Update all invocations to use the new context. The changes are all fairly simple, but there are a lot of them.
Supporting minor changes:
- Patch bump for all nodes that use the context
- Update invocation processor to provide new context
- Minor change to `EventServiceBase` to accept a node's ID instead of the dict version of a node
- Minor change to `ModelManagerService` to support the new wrapped context
- Fanagling of imports to avoid circular dependencies
Methods `get_node` and `complete` were typed as returning a dynamically created unions `InvocationsUnion` and `InvocationOutputsUnion`, respectively.
Static type analysers cannot work with dynamic objects, so these methods end up as effectively un-annotated, returning `Unknown`.
They now return `BaseInvocation` and `BaseInvocationOutput`, respectively, which are the superclasses of all members of each union. This gives us the best type annotation that is possible.
Note: the return types of these methods are never introspected, so it doesn't really matter what they are at runtime.
The change to memory session storage brings a subtle behaviour change.
Previously, we serialized and deserialized everything (e.g. field state, invocation outputs, etc) constantly. The meant we were effectively working with deep-copied objects at all time. We could mutate objects freely without worrying about other references to the object.
With memory storage, objects are now passed around by reference, and we cannot handle them in the same way.
This is problematic for nodes that mutate their own inputs. There are two ways this causes a problem:
- An output is used as input for multiple nodes. If the first node mutates the output object while `invoke`ing, the next node will get the mutated object.
- The invocation cache stores live python objects. When a node mutates an output pulled from the cache, the next node that uses the cached object will get the mutated object.
The solution is to deep-copy a node's inputs as they are set, effectively reproducing the same behaviour as we had with the SQLite session storage. Nodes can safely mutate their inputs and those changes never leave the node's scope.
Closes #5665

→ Record set
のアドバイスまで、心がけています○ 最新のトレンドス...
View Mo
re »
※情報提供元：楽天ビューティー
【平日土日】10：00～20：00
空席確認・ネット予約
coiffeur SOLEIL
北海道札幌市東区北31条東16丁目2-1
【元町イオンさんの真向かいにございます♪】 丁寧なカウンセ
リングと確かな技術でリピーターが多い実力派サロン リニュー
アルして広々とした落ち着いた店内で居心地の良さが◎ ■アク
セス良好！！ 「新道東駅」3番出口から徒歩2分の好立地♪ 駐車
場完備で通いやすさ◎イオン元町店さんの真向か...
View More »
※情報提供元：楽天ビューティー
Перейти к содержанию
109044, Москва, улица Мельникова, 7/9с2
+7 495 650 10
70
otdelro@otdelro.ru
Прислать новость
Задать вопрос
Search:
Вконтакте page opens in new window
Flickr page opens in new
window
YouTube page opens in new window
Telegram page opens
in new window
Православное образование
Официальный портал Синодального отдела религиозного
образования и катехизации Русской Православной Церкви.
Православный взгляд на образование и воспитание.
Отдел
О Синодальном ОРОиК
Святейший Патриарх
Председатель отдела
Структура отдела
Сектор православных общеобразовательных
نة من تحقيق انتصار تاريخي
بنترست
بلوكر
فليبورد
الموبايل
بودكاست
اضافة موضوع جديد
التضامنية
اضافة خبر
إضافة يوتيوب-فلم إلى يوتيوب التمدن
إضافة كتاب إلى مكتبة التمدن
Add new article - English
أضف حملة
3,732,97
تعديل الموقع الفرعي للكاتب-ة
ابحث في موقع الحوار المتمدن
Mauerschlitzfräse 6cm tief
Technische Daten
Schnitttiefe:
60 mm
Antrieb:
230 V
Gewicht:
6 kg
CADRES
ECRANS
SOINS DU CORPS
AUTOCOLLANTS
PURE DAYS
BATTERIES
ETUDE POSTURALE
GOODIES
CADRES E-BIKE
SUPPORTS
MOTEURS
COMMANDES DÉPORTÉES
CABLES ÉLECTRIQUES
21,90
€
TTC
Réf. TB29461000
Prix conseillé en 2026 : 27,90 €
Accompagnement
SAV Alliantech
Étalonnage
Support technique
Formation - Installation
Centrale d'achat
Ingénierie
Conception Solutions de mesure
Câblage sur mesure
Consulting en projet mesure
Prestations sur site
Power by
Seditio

→ Problem set
**A)** For each statement about the change description above, answer yes or no and quote the exact words of the description that decide it. (i) The `get_node` method now returns `BaseInvocation`. (ii) With memory storage, objects are passed around as deep copies. (iii) The fix deep-copies a node's inputs as they are set.
**B)** According to the change description, what does `EventServiceBase` now accept in place of the dict version of a node?

→ Per-task outputs
**A)**
(i) Yes: "They now return `BaseInvocation` and `BaseInvocationOutput`, respectively"
(ii) No: "With memory storage, objects are now passed around by reference"
(iii) Yes: "The solution is to deep-copy a node's inputs as they are set"

**B)** A node's ID.